▸ MATERIALS PROVIDED:
══════════
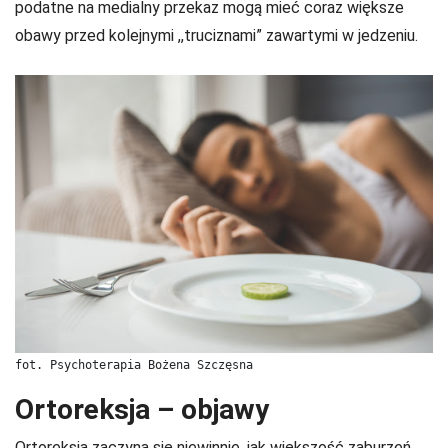
podatne na medialny przekaz mogą mieć coraz większe
obawy przed kolejnymi ,,truciznami” zawartymi w jedzeniu.
fot. Psychoterapia Bożena Szczęsna
Ortoreksja – objawy
Ortoreksja zaczyna się niewinnie, jak większość zaburzeń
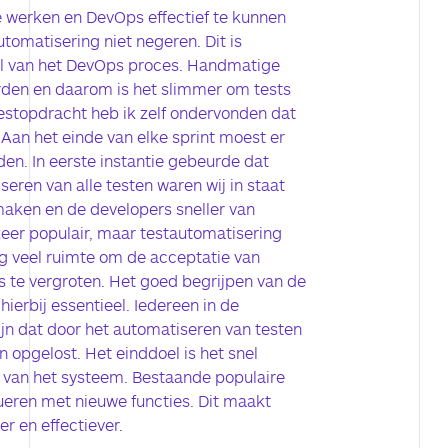
e werken en DevOps effectief te kunnen
tomatisering niet negeren. Dit is
el van het DevOps proces. Handmatige
rden en daarom is het slimmer om tests
testopdracht heb ik zelf ondervonden dat
Aan het einde van elke sprint moest er
en. In eerste instantie gebeurde dat
ren van alle testen waren wij in staat
maken en de developers sneller van
zeer populair, maar testautomatisering
nog veel ruimte om de acceptatie van
s te vergroten. Het goed begrijpen van de
ierbij essentieel. Iedereen in de
ijn dat door het automatiseren van testen
jn opgelost. Het einddoel is het snel
 van het systeem. Bestaande populaire
ueren met nieuwe functies. Dit maakt
r en effectiever.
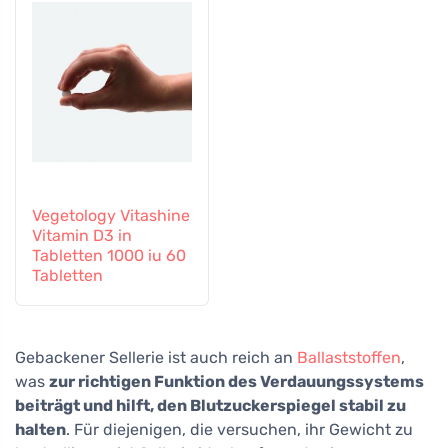
Vegetology Vitashine
Vitamin D3 in
Tabletten 1000 iu 60
Tabletten
Gebackener Sellerie ist auch reich an
Ballaststoffen
,
was
zur richtigen Funktion des Verdauungssystems
beiträgt und hilft, den Blutzuckerspiegel stabil zu
halten
. Für diejenigen, die versuchen, ihr Gewicht zu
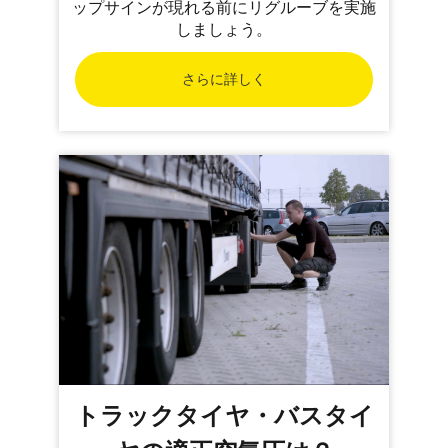
ップサインが現れる前にリグルーブを実施
しましょう。
さらに詳しく
トラックタイヤ・バスタイ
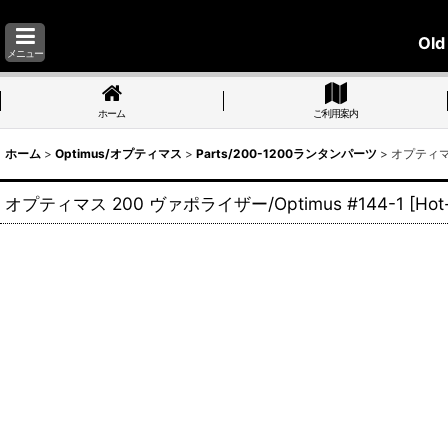
Old
メニュー
ホーム
ご利用案内
ホーム
>
Optimus/オプティマス
>
Parts/200-1200ランタンパーツ
>
オプティマス
オプティマス 200 ヴァポライザー/Optimus #144-1
[
Hot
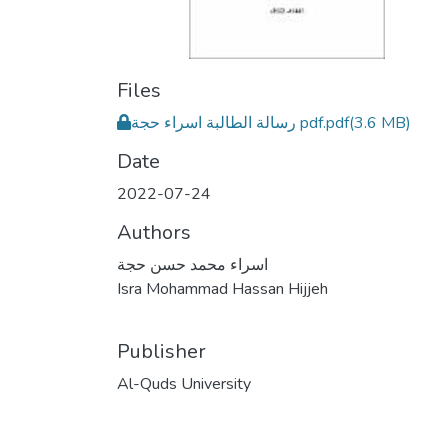
Files
(3.6 MB)
رسالة الطالبة اسراء حجة pdf.pdf
Date
2022-07-24
Authors
اسراء محمد حسن حجة
Isra Mohammad Hassan Hijjeh
Publisher
Al-Quds University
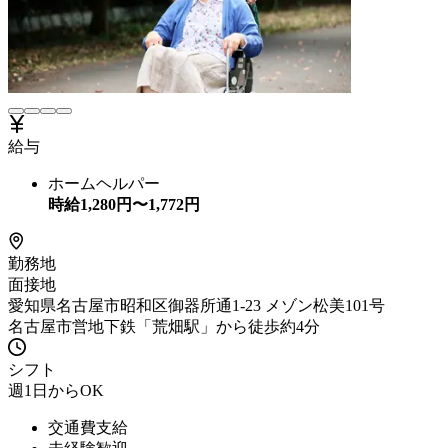
給与
ホームヘルパー
時給
1,280
円〜
1,772
円
勤務地
面接地
愛知県名古屋市昭和区御器所通1-23 メゾン松美101号
名古屋市営地下鉄「荒畑駅」から徒歩約4分
シフト
週1日からOK
交通費支給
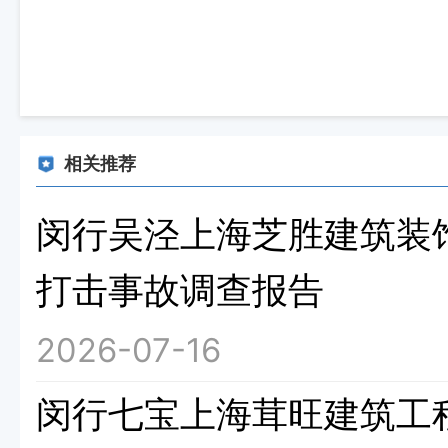
相关推荐
闵行吴泾上海芝胜建筑装饰
打击事故调查报告
2026-07-16
闵行七宝上海茸旺建筑工程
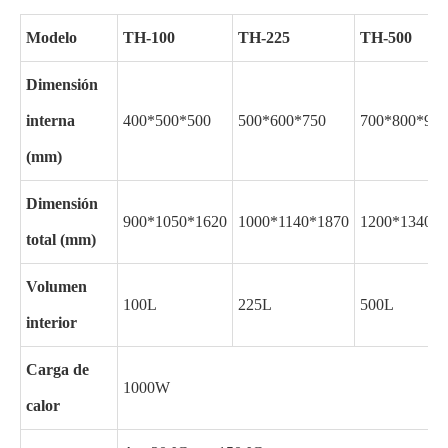
Modelo
TH-100
TH-225
TH-500
Dimensión
interna
400*500*500
500*600*750
700*800*900
(mm)
Dimensión
900*1050*1620
1000*1140*1870
1200*1340*2
total (mm)
Volumen
100L
225L
500L
interior
Carga de
1000W
calor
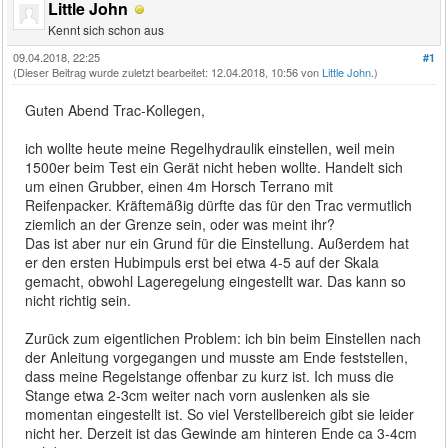
Little John
Kennt sich schon aus
09.04.2018, 22:25
#1
(Dieser Beitrag wurde zuletzt bearbeitet: 12.04.2018, 10:56 von
Little John
.)
Guten Abend Trac-Kollegen,
ich wollte heute meine Regelhydraulik einstellen, weil mein
1500er beim Test ein Gerät nicht heben wollte. Handelt sich
um einen Grubber, einen 4m Horsch Terrano mit
Reifenpacker. Kräftemäßig dürfte das für den Trac vermutlich
ziemlich an der Grenze sein, oder was meint ihr?
Das ist aber nur ein Grund für die Einstellung. Außerdem hat
er den ersten Hubimpuls erst bei etwa 4-5 auf der Skala
gemacht, obwohl Lageregelung eingestellt war. Das kann so
nicht richtig sein.
Zurück zum eigentlichen Problem: ich bin beim Einstellen nach
der Anleitung vorgegangen und musste am Ende feststellen,
dass meine Regelstange offenbar zu kurz ist. Ich muss die
Stange etwa 2-3cm weiter nach vorn auslenken als sie
momentan eingestellt ist. So viel Verstellbereich gibt sie leider
nicht her. Derzeit ist das Gewinde am hinteren Ende ca 3-4cm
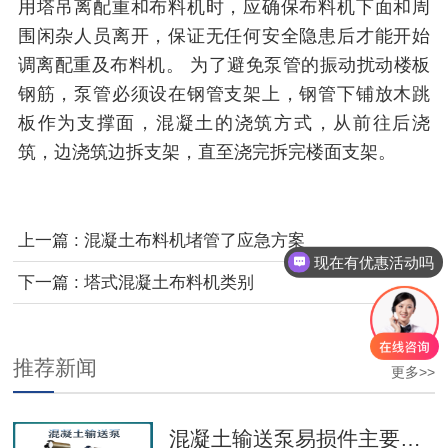
用塔吊离配重和布料机时，应确保布料机下面和周
围闲杂人员离开，保证无任何安全隐患后才能开始
调离配重及布料机。 为了避免泵管的振动扰动楼板
钢筋，泵管必须设在钢管支架上，钢管下铺放木跳
板作为支撑面，混凝土的浇筑方式，从前往后浇
筑，边浇筑边拆支架，直至浇完拆完楼面支架。
上一篇 : 混凝土布料机堵管了应急方案
现在有优惠活动吗
下一篇 : 塔式混凝土布料机类别
推荐新闻
更多>>
混凝土输送泵易损件主要事项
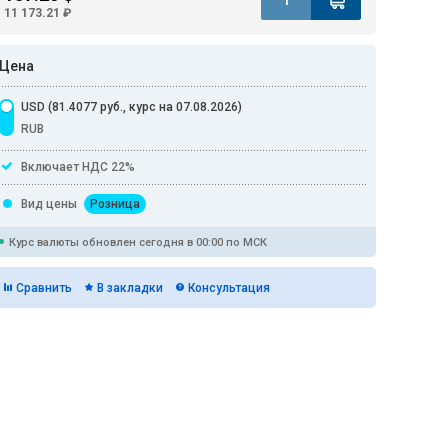
11 173.21 ₽
Цена
USD (81.4077 руб., курс на 07.08.2026)
RUB
Включает НДС 22%
Вид цены
Розница
Курс валюты обновлен сегодня в 00:00 по МСК
Сравнить
В закладки
Консультация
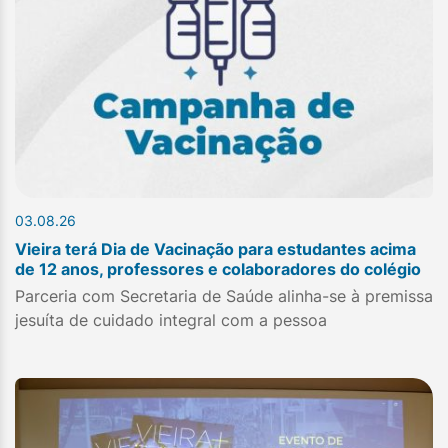
03.08.26
Vieira terá Dia de Vacinação para estudantes acima
de 12 anos, professores e colaboradores do colégio
Parceria com Secretaria de Saúde alinha-se à premissa
jesuíta de cuidado integral com a pessoa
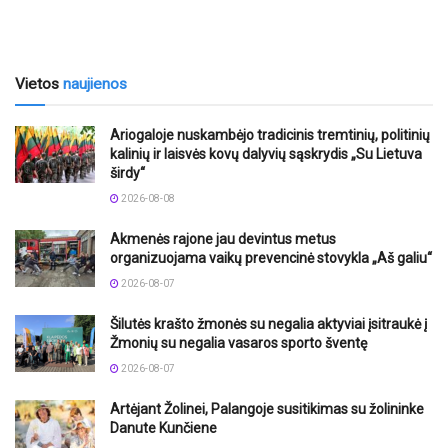
Vietos
naujienos
Ariogaloje nuskambėjo tradicinis tremtinių, politinių
kalinių ir laisvės kovų dalyvių sąskrydis „Su Lietuva
širdy“
2026-08-08
Akmenės rajone jau devintus metus
organizuojama vaikų prevencinė stovykla „Aš galiu“
2026-08-07
Šilutės krašto žmonės su negalia aktyviai įsitraukė į
Žmonių su negalia vasaros sporto šventę
2026-08-07
Artėjant Žolinei, Palangoje susitikimas su žolininke
Danute Kunčiene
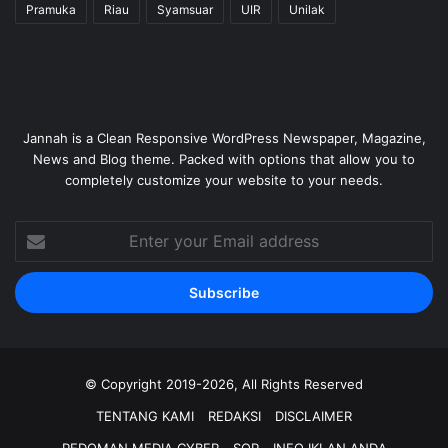
Pramuka
Riau
Syamsuar
UIR
Unilak
Jannah is a Clean Responsive WordPress Newspaper, Magazine,
News and Blog theme. Packed with options that allow you to
completely customize your website to your needs.
Enter
your
Email
address
© Copyright 2019-2026, All Rights Reserved
TENTANG KAMI
REDAKSI
DISCLAIMER
PEDOMAN MEDIA CYBER
SOP
INFO IKLAN ANDA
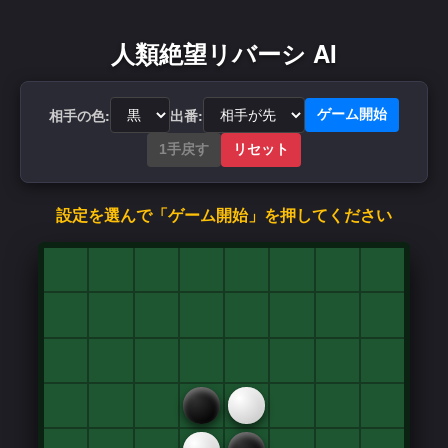
人類絶望リバーシ AI
相手の色:
出番:
ゲーム開始
1手戻す
リセット
設定を選んで「ゲーム開始」を押してください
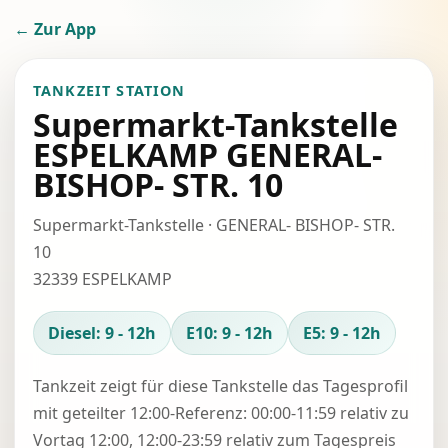
← Zur App
TANKZEIT STATION
Supermarkt-Tankstelle
ESPELKAMP GENERAL-
BISHOP- STR. 10
Supermarkt-Tankstelle · GENERAL- BISHOP- STR.
10
32339 ESPELKAMP
Diesel: 9 - 12h
E10: 9 - 12h
E5: 9 - 12h
Tankzeit zeigt für diese Tankstelle das Tagesprofil
mit geteilter 12:00-Referenz: 00:00-11:59 relativ zu
Vortag 12:00, 12:00-23:59 relativ zum Tagespreis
══════════
▸ YOUR GOAL: Determine how many lines of the listing contain the string "sich", and give only the number.

▸ RESPONSE: 2